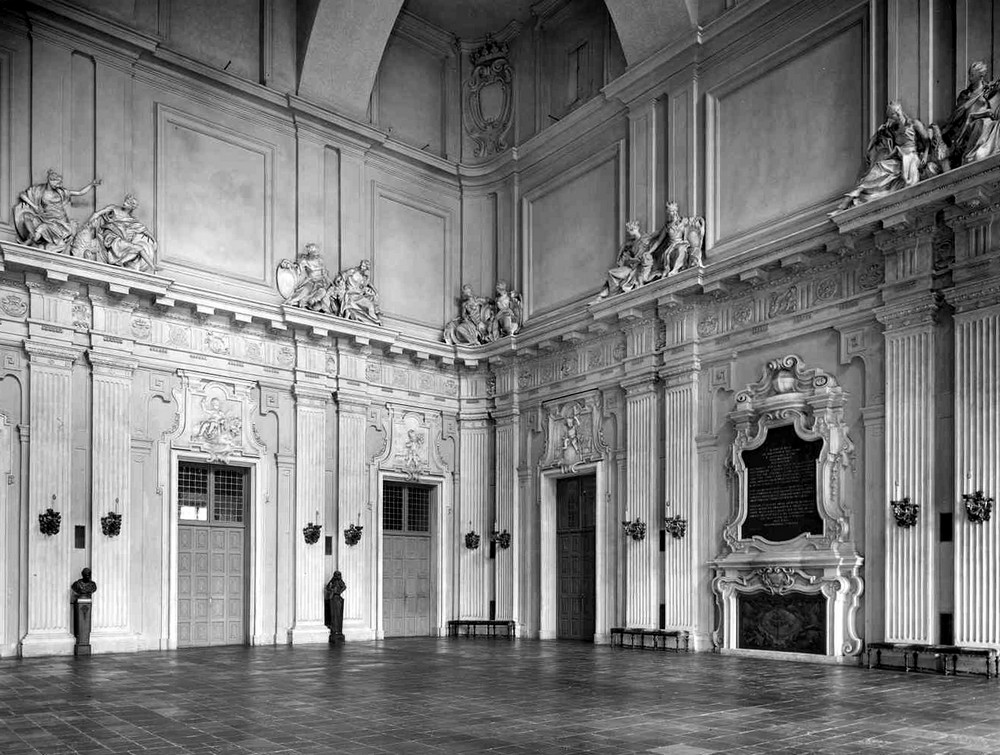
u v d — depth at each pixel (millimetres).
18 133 15578
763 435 14992
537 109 20953
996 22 12586
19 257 14805
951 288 12508
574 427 18797
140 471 16297
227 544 17547
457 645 17047
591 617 18203
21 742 7109
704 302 16266
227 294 17766
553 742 7066
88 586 15062
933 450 12609
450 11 21250
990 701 9289
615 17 17797
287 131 19172
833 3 14695
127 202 16531
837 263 14219
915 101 13305
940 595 12391
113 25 16469
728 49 16406
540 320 19922
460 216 21797
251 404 17844
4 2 15453
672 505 16344
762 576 14672
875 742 7059
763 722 7984
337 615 18000
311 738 7246
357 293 19234
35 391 15172
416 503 20594
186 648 16359
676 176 17094
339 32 19031
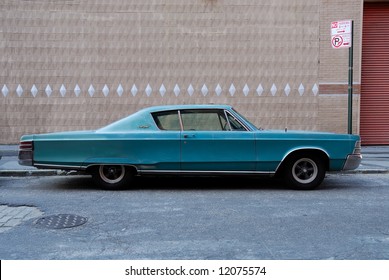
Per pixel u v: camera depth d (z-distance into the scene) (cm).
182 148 767
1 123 1341
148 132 771
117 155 769
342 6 1358
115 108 1350
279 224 578
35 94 1339
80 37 1334
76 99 1347
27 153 768
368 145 1448
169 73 1352
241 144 770
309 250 475
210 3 1344
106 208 663
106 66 1344
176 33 1345
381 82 1443
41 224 577
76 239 516
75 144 768
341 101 1375
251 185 850
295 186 803
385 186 852
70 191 789
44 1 1322
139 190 798
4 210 650
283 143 776
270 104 1368
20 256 457
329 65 1369
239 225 573
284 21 1358
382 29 1434
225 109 791
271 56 1361
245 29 1354
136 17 1339
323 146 782
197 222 587
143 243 501
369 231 548
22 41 1328
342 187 838
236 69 1359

Task to carry out:
Reproduce each line of the records exactly and exclude any images.

Solution for this problem:
u v d — depth at each pixel (millimetres).
18 133 15578
763 435 14992
537 109 20953
996 22 12586
19 257 14805
951 288 12508
574 427 18797
140 471 16297
227 544 17547
457 645 17047
591 617 18203
21 742 7109
704 302 16266
227 294 17766
553 742 7066
88 586 15062
933 450 12609
450 11 21250
990 701 9289
615 17 17797
287 131 19172
833 3 14695
127 202 16531
837 263 14219
915 101 13305
940 595 12391
113 25 16469
728 49 16406
540 320 19922
460 216 21797
251 404 17844
4 2 15453
672 505 16344
762 576 14672
875 742 7059
763 722 7984
337 615 18000
311 738 7246
357 293 19234
35 391 15172
416 503 20594
186 648 16359
676 176 17094
339 32 19031
Per pixel u v: camera depth d (z-distance into the scene) (cm).
182 148 767
1 123 1341
148 132 771
117 155 769
342 6 1358
115 108 1350
279 224 578
35 94 1339
80 37 1334
76 99 1347
27 153 768
368 145 1448
169 73 1352
241 144 770
309 250 475
210 3 1344
106 208 663
106 66 1344
176 33 1345
381 82 1443
41 224 577
76 239 516
75 144 768
341 101 1375
251 185 850
295 186 803
385 186 852
70 191 789
44 1 1322
139 190 798
4 210 650
283 143 776
270 104 1368
20 256 457
329 65 1369
239 225 573
284 21 1358
382 29 1434
225 109 791
271 56 1361
245 29 1354
136 17 1339
323 146 782
197 222 587
143 243 501
369 231 548
22 41 1328
342 187 838
236 69 1359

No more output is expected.